The final report should document activities that were actually implemented and explain any differences between actual accomplishments and those that were projected in the work plan. The report should also display final project expenditures by category and provide recommendations for others contemplating a similar project. Be candid about what worked or didn't work and why.

 

The final report should also assess whether or not the original problem was solved and recommend any further actions needed. It is not unusual to gain new insights into problems while implementing a project.

 

A good time to tell the public what you have accomplished during your project is through news releases and tours. Closeout tours are also a good way to show your other participants and the funding entities that their time and money was well spent.

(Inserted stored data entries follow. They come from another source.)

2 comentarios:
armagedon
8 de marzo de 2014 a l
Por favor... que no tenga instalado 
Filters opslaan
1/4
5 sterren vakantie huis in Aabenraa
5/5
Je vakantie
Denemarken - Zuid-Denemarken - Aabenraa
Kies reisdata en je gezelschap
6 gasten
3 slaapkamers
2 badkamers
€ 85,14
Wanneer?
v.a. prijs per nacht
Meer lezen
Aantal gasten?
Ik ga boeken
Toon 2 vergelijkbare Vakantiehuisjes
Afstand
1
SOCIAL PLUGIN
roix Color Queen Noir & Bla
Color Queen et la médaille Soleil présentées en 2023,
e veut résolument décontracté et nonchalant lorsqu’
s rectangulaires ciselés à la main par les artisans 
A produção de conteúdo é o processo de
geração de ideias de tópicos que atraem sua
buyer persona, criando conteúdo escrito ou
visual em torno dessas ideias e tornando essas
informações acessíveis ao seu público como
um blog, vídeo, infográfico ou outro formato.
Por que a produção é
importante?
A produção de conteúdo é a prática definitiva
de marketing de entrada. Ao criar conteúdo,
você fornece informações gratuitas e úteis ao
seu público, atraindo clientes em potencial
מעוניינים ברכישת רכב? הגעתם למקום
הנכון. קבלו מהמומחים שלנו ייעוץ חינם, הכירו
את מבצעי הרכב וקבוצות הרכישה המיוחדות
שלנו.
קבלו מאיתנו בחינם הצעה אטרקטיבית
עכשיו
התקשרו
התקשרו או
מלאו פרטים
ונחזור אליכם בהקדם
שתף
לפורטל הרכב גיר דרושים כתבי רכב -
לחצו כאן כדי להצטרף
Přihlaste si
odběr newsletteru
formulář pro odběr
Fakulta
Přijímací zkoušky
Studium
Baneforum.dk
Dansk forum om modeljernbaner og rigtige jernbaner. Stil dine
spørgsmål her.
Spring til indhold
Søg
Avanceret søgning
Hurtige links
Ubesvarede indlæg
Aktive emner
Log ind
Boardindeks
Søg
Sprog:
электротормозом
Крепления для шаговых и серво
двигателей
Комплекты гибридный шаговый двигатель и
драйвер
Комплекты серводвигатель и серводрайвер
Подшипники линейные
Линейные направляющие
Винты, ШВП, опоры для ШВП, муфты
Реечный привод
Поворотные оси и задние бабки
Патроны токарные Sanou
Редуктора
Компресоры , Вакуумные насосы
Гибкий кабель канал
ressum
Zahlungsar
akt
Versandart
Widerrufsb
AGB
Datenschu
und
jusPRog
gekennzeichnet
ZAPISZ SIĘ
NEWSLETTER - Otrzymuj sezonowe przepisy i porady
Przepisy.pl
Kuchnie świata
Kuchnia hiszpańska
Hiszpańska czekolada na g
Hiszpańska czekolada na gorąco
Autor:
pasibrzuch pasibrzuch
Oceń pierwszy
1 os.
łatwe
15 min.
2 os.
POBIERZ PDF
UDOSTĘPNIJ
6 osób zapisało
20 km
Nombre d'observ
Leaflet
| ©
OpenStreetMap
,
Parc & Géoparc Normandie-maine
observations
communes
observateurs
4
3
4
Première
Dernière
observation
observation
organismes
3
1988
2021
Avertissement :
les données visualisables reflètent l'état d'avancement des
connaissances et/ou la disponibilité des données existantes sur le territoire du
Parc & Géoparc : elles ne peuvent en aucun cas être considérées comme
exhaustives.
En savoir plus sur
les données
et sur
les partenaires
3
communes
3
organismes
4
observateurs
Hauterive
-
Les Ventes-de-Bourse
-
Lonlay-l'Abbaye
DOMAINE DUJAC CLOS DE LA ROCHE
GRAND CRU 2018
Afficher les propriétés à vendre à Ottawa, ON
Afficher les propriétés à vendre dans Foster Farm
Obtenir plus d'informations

Most projects will need a financial audit by a registered CPA. Results of the audit should be forwarded to all funding entities.

 

When you think you have met all of the final requirements for close-out, call or write the funding entities to assure that they concur.



OPERATION AND MAINTENANCE

 

Projects are rarely ever finished in the sense that continued operation and maintenance of management practices, structures and other construction activities will be needed to assure that benefits continue into the future. While an operation and maintenance agreement should be specified when a practice is put in place, the project sponsor needs to continue oversight well into the future. To keep the project benefits you worked so hard for, you should continue to monitor your project watershed to forestall any new threats to water quality.